Undoubtedly, the pressure on the BDS movement to accept the foreign-imposed separation between the majority of the Palestinian people (the refugees) and those Palestinians who are living under occupation is relentless. It is the most important of all Palestinian rights, yet the right of return is the least understood. Internationally, governments, institutions, policy makers and activists see the sharp edge of the military occupation. However, the much more protracted and painful plight of the refugees is largely suppressed and rendered invisible and presented as negligible. The Palestinian people are coninually pressured from every corner to drop their right of return.
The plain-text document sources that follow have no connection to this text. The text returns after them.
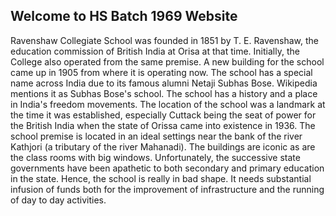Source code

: ## Welcome to HS Batch 1969 Website

Ravenshaw Collegiate School was founded in  1851  by T. E. Ravenshaw, the education commission of British India at Orisa at that time.  Initially,  the College also operated from the same premise. A new building for the school came up in 1905 from where it is operating now. The school has a special name across India due to its famous alumni  Netaji Subhas Bose. Wikipedia mentions it as Subhas Bose's school.  The school has a history and a  place in India's freedom movements. The location of the school was a landmark at the time it was established, especially Cuttack being the seat of power for the British India when the state of Orissa   came into existence in 1936.  The school premise is located in an ideal settings near the bank of the river Kathjori (a tributary of the river Mahanadi). The buildings are iconic as are the class rooms with big windows. Unfortunately, the successive state governments have been apathetic to both secondary and primary education in the state. Hence, the school is really in bad shape.  It needs substantial infusion of funds both for the improvement of infrastructure and the running of day to day activities.  
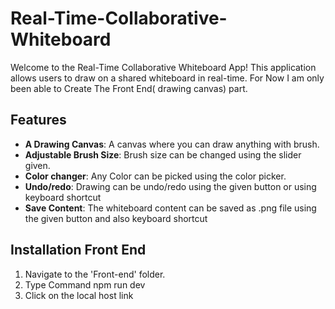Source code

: # Real-Time-Collaborative-Whiteboard

Welcome to the Real-Time Collaborative Whiteboard App! This application allows users to draw on a shared whiteboard in real-time.
For Now I am only been able to Create The Front End( drawing canvas) part.

## Features

- **A Drawing Canvas**: A canvas where you can draw anything with brush.
- **Adjustable Brush Size**: Brush size can be changed using the slider given.
- **Color changer**: Any Color can be picked using the color picker.
- **Undo/redo**: Drawing can be undo/redo using the given button or using keyboard shortcut
- **Save Content**: The whiteboard content can be saved as .png file using the given button and also keyboard shortcut

## Installation Front End

1. Navigate to the 'Front-end' folder.
2. Type Command npm run dev
3. Click on the local host link
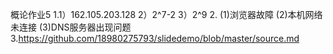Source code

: 概论作业5
1.1）162.105.203.128
  2）2^7-2
  3）2^9
2.
(1)浏览器故障
(2)本机网络未连接
(3)DNS服务器出现问题
3.https://github.com/18980275793/slidedemo/blob/master/source.md
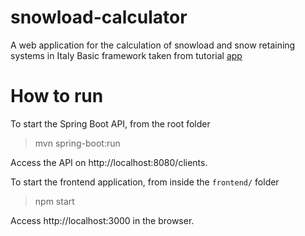 # snowload-calculator
A web application for the calculation of snowload and snow retaining systems in Italy
Basic framework taken from tutorial [app](https://www.baeldung.com/spring-boot-react-crud)

# How to run
To start the Spring Boot API, from the root folder

> mvn spring-boot:run

Access the API on http://localhost:8080/clients.

To start the frontend application, from inside the `frontend/` folder

> npm start

Access http://localhost:3000 in the browser.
Even those claiming to be their friends and allies participate in this endeavor, capturing the Palestinian voice and marginalising its people by telling them which rights they are permitted to hold and which ones they must surrender.

 

To counter this trend with virtue and persistence; to mobilise around all Palestinian rights on the basis of their inalienability; those are the key tasks of the BDS movement. In doing so it enshrines the principle of equality amongst the Palestinians and assist them in reclaiming a national and united - rather than a sectarian and divided - vision of the struggle for justice and liberation. The refugees are the key to peace, and their voices must be brought to the world unmediated, articulate, and with all urgency.

 

Karma Nabulsi is a fellow of St Edmund Hall, Oxford and tutor in politics, was a representative of the PLO in Lebanon, Tunis and the UK.

Ilan Pappe is chair in the Department of History at the University of Exeter.